Ebola: The Facts
Written by: Dr. Linda Van Etta, St. Luke's Infectious Disease Specialist
The West African nations of Guinea, Liberia, and Sierra Leone have been experiencing an Ebola outbreak since March 2014. In the past month, the number of cases and associated deaths has increased. It is estimated that by the end of November, these counties will have 10,000 cases each week. It will take many months to control this epidemic. It will be controlled only if other countries send additional healthcare personnel and equipment to help care for these patients as well as distribute an effective vaccine. Vaccine trials are starting in these countries now.
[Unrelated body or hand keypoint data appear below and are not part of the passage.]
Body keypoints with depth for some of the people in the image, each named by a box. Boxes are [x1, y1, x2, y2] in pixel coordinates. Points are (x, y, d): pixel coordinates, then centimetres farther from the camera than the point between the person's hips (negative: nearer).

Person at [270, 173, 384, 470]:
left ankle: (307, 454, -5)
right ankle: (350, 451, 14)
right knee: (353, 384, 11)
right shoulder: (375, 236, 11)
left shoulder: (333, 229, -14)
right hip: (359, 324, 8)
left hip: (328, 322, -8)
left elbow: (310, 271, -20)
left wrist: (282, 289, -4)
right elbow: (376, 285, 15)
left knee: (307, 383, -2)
As long as the epidemic is uncontrolled in West Africa, we will continue to see persons infected with Ebola enter the United States. However, the numbers should be very small with the airport screening programs that have now been put in place. It is extremely unlikely that we will ever experience an Ebola epidemic in the U.S. because we have an excellent health care system with availability of isolation and advanced care for Ebola patients. Our hospitals are training to care for such patients.
St. Luke's has chosen to follow high level protection from the beginning of our planning. It is the protective equipment that the CDC has now changed their recommendations to at present. Therefore, we feel very confident that we can safely care for an Ebola patient. We have stockpiled protective equipment and are intensively training our staff.
At present the chance of any individual citizen in the U.S. contracting Ebola is extremely remote unless they choose to travel to West Africa, which is not advised. Since this virus kills over half of the persons who develop the disease it creates great fear and anxiety. Young children who emigrated with their families from West Africa months to years ago are being asked to leave their daycare setting or their school because of fear of Ebola. We know the incubation period for Ebola is only 21 days, so these children could not possibly be infected.
You should not fear Ebola in the U.S. You should be concerned about influenza, however, since it kills more than 25,000 U.S. residents each winter. So please get your flu shot this fall and don't be fearful of Ebola. It is not the first and will not be the last epidemic virus our world will battle, but working together we will eventually control this epidemic.